Chema Martín
En mi casa, el dogma era el Madrid y quienes eran mejores que el Madrid. El Madrid de la Quinta del Buitre era incuestionable, casi tanto como el Milan de Sacchi. Cuando en aquel fatídico partido en San Siro, al tercer gol, el niño que ahora escribe dijo “papá, apaga la tele mejor” y su papá le miró serio y le replicó “si alguien es mejor que tú, lo reconoces, lo disfrutas y punto”. El dogma era el Madrid y quienes eran mejores que el Madrid. Fuese el Milan, fuese el Barça o fuese quien fuese. Pero además del dogma, en mi casa había apóstoles y ahí entraban las patrias chicas. Mi padre se crió en Mieres y el Caudal y el Sporting de Gijón mandaban en su corazón. Y yo, como era valenciano y de cerca del Cabanyal, era discípulo emocional del Levante. Y eso se respetaba. Salvo, claro, que el Sporting visitase Valencia. Ahí era la guerra.
Recuerdo a Cuéllar amargarle la noche a mi padre en los compases finales de un partido.

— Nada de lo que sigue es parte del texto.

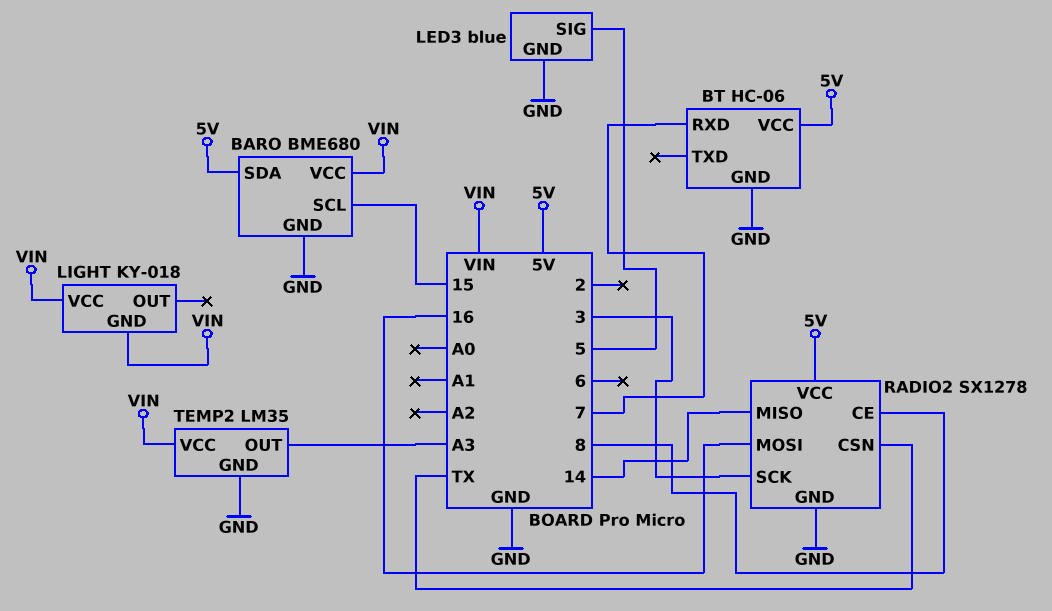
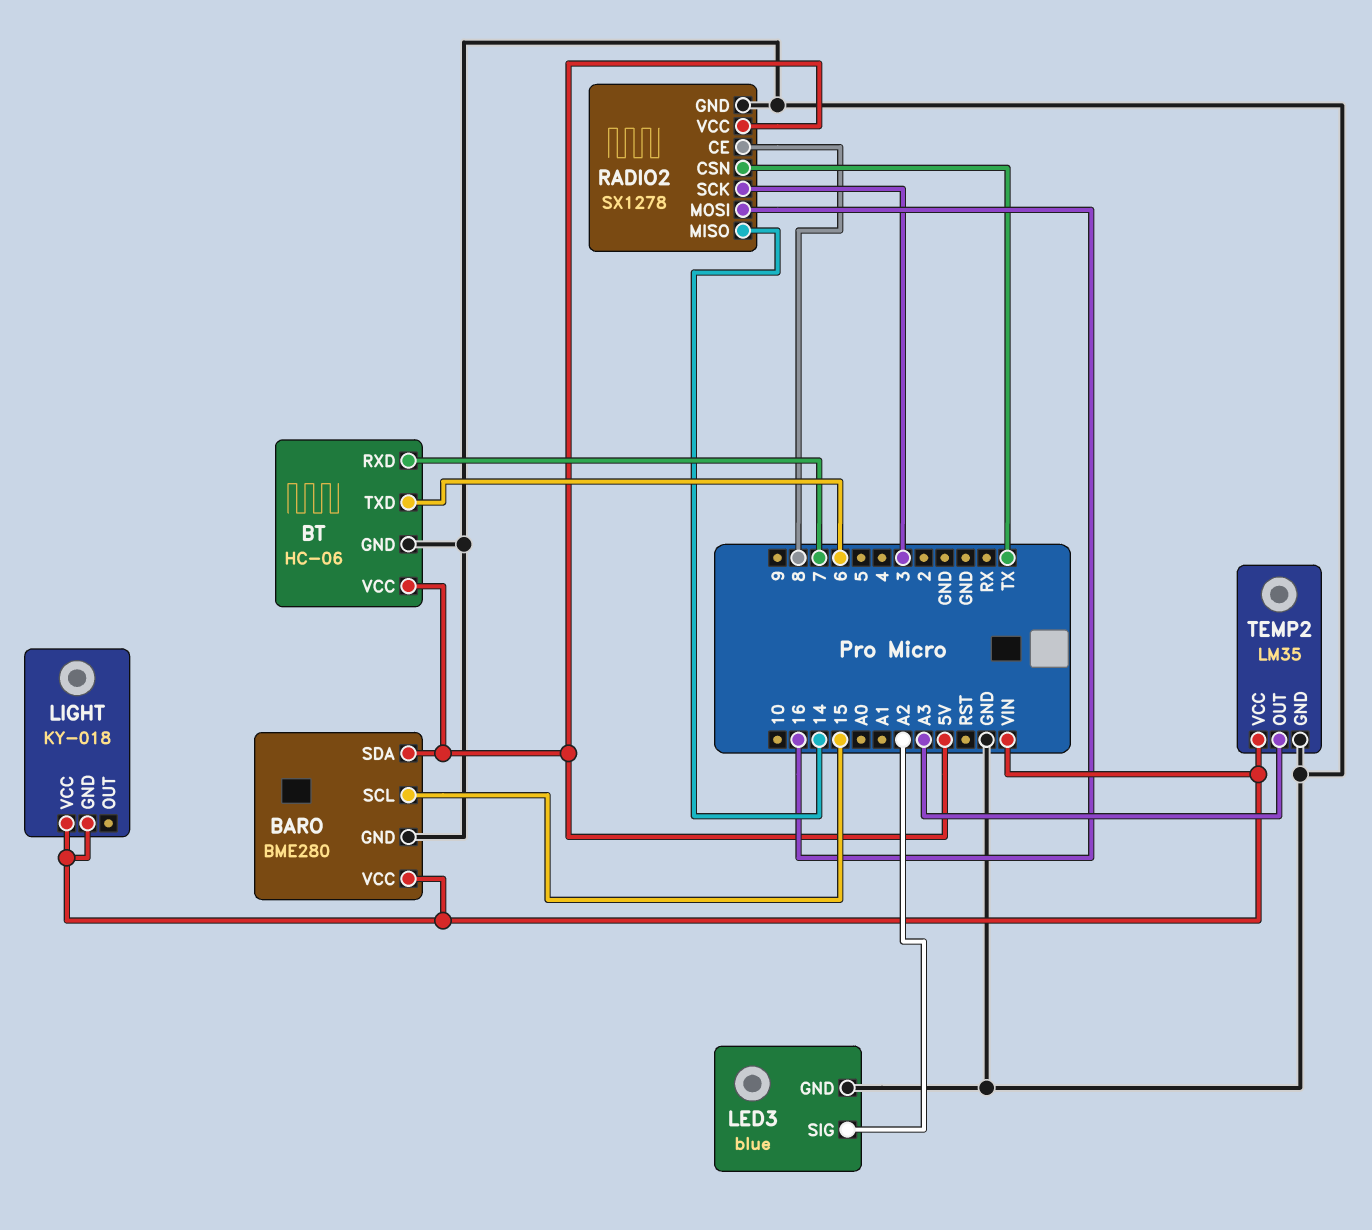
BARO: BME680 -> BME280
BT pin TXD: none -> 6
LED3 pin SIG: 5 -> A2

Recuerdo duelos en segunda con un Levante que era el gallito de la competición. Recuerdo que la simpatía que mi padre tenía por lo granota y su tierra de adopción se desvanecía durante 90 minutos y un par de días de prórroga si su equipo perdía.

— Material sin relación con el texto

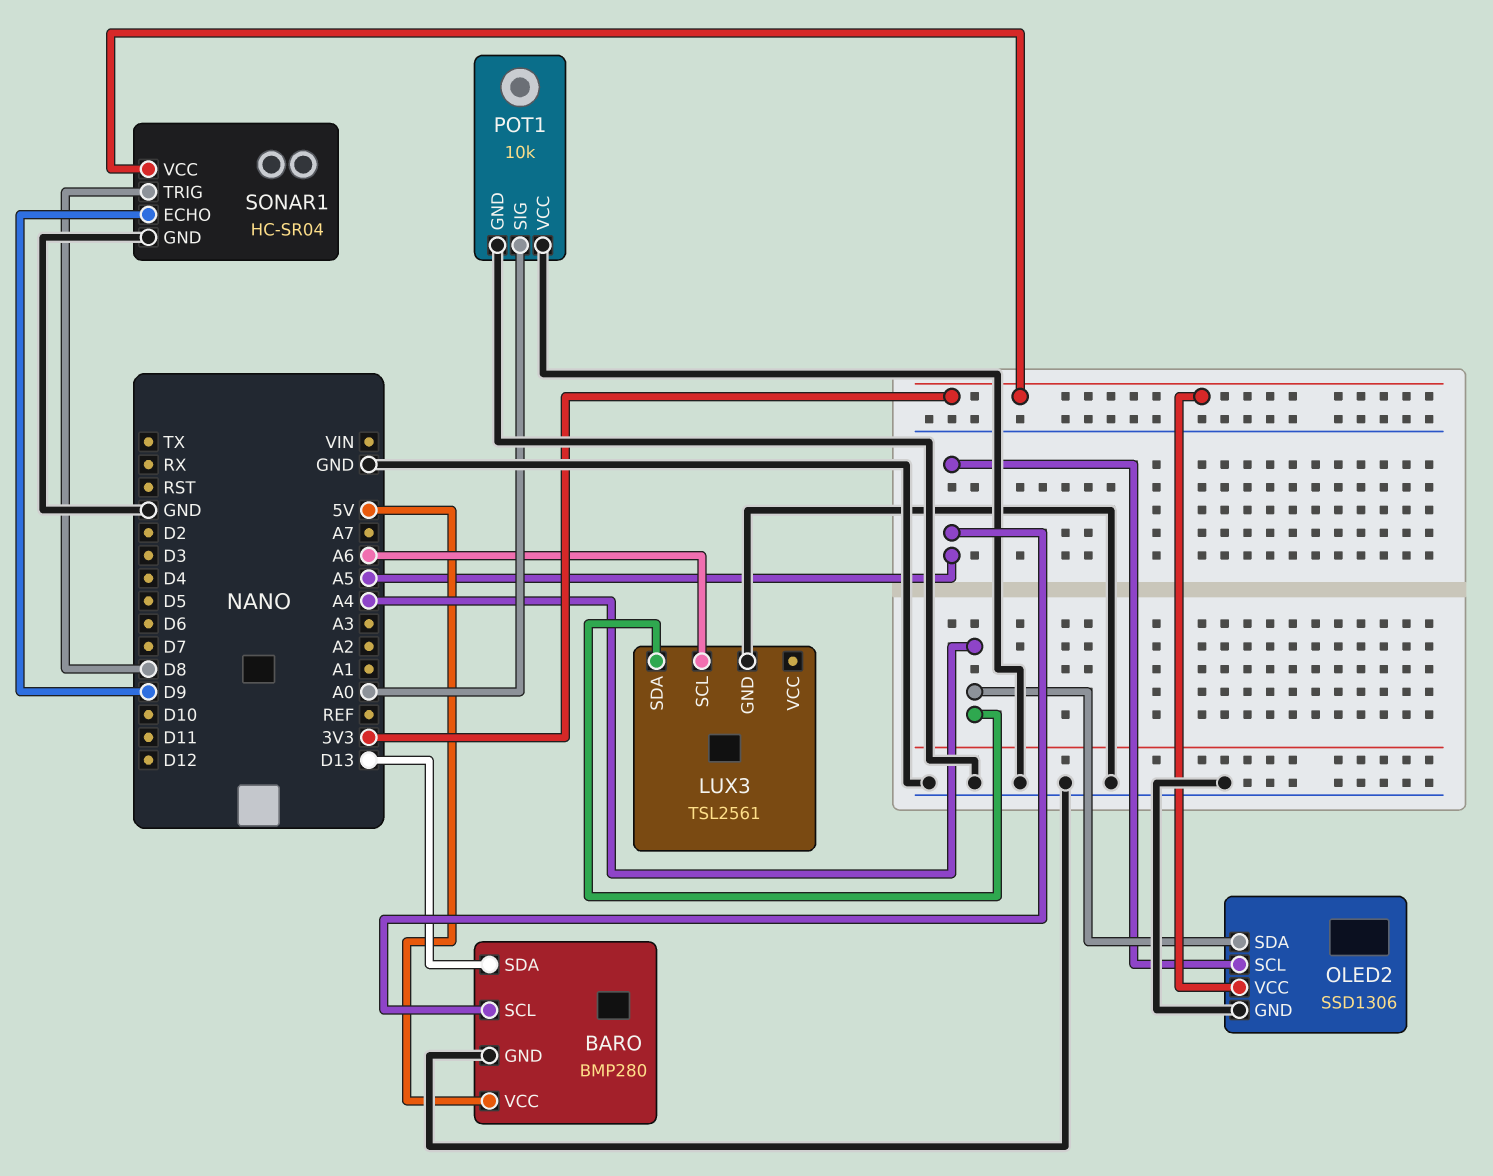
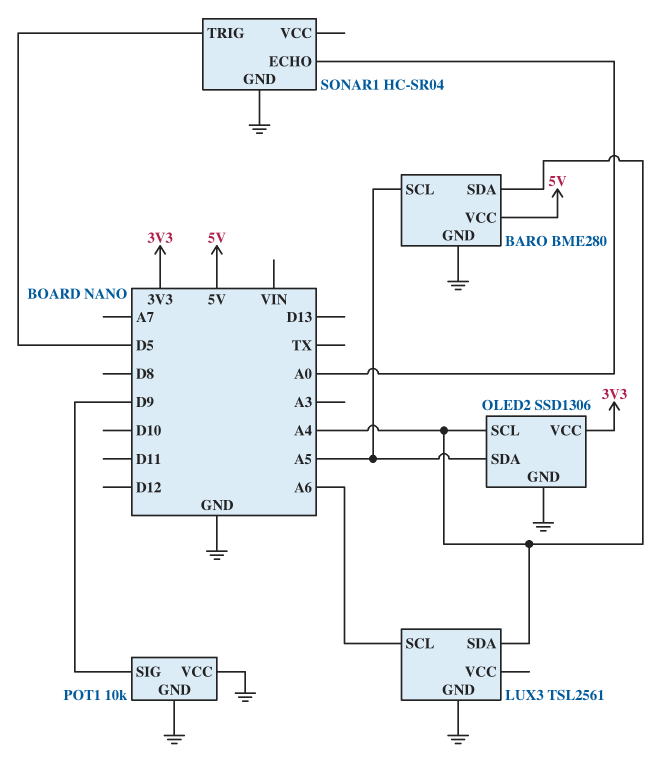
BARO: BMP280 -> BME280
BARO pin SDA: D13 -> A4
OLED2 pin SCL: A5 -> A4
OLED2 pin SDA: A4 -> A5
POT1 pin SIG: A0 -> D9
SONAR1 pin ECHO: D9 -> A0
SONAR1 pin TRIG: D8 -> D5
SONAR1 pin VCC: 3V3 -> none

Pero sobre todo recuerdo ir al estadio, ya sin él, después de que se nos fuera. Recuerdo a sus amigos de infancia, la Peña Cundi, acogiendo a un levantinista más en la grada. Recuerdo sentir a mi padre al lado gracias a sus amigos. Y recuerdo sentir, cuando la afición levantinista y sportinguista aplaudían en mitad del partido al extender una gran pancarta con la cara de Manolo Preciado, a mi padre al lado de ese entrañable bigotón, sonriendo ante el precioso detalle.